WHAT IS BEING ASKED
Could you reproduce all of the records below word for word, with every line unchanged?

Stored data
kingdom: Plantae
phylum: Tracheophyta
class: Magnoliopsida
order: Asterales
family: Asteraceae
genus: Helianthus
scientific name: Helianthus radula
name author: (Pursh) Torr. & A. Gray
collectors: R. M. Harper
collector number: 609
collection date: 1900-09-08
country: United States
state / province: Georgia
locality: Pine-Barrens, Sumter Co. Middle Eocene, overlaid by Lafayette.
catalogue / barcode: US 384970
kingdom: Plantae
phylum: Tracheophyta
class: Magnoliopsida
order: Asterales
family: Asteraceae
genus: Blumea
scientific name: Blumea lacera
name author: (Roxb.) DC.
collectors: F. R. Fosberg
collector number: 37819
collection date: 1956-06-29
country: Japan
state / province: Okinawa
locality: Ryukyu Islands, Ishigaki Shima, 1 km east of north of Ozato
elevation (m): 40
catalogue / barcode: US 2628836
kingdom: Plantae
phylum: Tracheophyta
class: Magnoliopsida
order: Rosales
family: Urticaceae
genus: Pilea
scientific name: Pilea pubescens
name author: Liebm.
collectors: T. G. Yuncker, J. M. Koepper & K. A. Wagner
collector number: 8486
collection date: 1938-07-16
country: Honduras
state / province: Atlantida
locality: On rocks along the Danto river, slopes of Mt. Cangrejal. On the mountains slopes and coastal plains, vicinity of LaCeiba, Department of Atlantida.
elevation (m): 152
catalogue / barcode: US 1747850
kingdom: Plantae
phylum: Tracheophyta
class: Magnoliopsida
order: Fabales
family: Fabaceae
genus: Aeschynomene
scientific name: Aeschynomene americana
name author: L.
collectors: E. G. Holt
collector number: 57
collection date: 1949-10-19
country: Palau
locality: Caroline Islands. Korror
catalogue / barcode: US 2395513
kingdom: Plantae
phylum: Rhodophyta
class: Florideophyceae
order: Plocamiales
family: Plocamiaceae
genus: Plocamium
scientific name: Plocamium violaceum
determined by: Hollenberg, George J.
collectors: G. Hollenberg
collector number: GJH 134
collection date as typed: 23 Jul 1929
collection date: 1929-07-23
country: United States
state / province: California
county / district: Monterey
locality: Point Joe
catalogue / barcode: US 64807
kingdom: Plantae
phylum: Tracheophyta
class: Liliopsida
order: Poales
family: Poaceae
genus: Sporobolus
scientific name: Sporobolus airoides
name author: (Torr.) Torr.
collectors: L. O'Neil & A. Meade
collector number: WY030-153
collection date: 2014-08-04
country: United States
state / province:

REPLY
kingdom: Plantae
phylum: Tracheophyta
class: Magnoliopsida
order: Asterales
family: Asteraceae
genus: Helianthus
scientific name: Helianthus radula
name author: (Pursh) Torr. & A. Gray
collectors: R. M. Harper
collector number: 609
collection date: 1900-09-08
country: United States
state / province: Georgia
locality: Pine-Barrens, Sumter Co. Middle Eocene, overlaid by Lafayette.
catalogue / barcode: US 384970
kingdom: Plantae
phylum: Tracheophyta
class: Magnoliopsida
order: Asterales
family: Asteraceae
genus: Blumea
scientific name: Blumea lacera
name author: (Roxb.) DC.
collectors: F. R. Fosberg
collector number: 37819
collection date: 1956-06-29
country: Japan
state / province: Okinawa
locality: Ryukyu Islands, Ishigaki Shima, 1 km east of north of Ozato
elevation (m): 40
catalogue / barcode: US 2628836
kingdom: Plantae
phylum: Tracheophyta
class: Magnoliopsida
order: Rosales
family: Urticaceae
genus: Pilea
scientific name: Pilea pubescens
name author: Liebm.
collectors: T. G. Yuncker, J. M. Koepper & K. A. Wagner
collector number: 8486
collection date: 1938-07-16
country: Honduras
state / province: Atlantida
locality: On rocks along the Danto river, slopes of Mt. Cangrejal. On the mountains slopes and coastal plains, vicinity of LaCeiba, Department of Atlantida.
elevation (m): 152
catalogue / barcode: US 1747850
kingdom: Plantae
phylum: Tracheophyta
class: Magnoliopsida
order: Fabales
family: Fabaceae
genus: Aeschynomene
scientific name: Aeschynomene americana
name author: L.
collectors: E. G. Holt
collector number: 57
collection date: 1949-10-19
country: Palau
locality: Caroline Islands. Korror
catalogue / barcode: US 2395513
kingdom: Plantae
phylum: Rhodophyta
class: Florideophyceae
order: Plocamiales
family: Plocamiaceae
genus: Plocamium
scientific name: Plocamium violaceum
determined by: Hollenberg, George J.
collectors: G. Hollenberg
collector number: GJH 134
collection date as typed: 23 Jul 1929
collection date: 1929-07-23
country: United States
state / province: California
county / district: Monterey
locality: Point Joe
catalogue / barcode: US 64807
kingdom: Plantae
phylum: Tracheophyta
class: Liliopsida
order: Poales
family: Poaceae
genus: Sporobolus
scientific name: Sporobolus airoides
name author: (Torr.) Torr.
collectors: L. O'Neil & A. Meade
collector number: WY030-153
collection date: 2014-08-04
country: United States
state / province:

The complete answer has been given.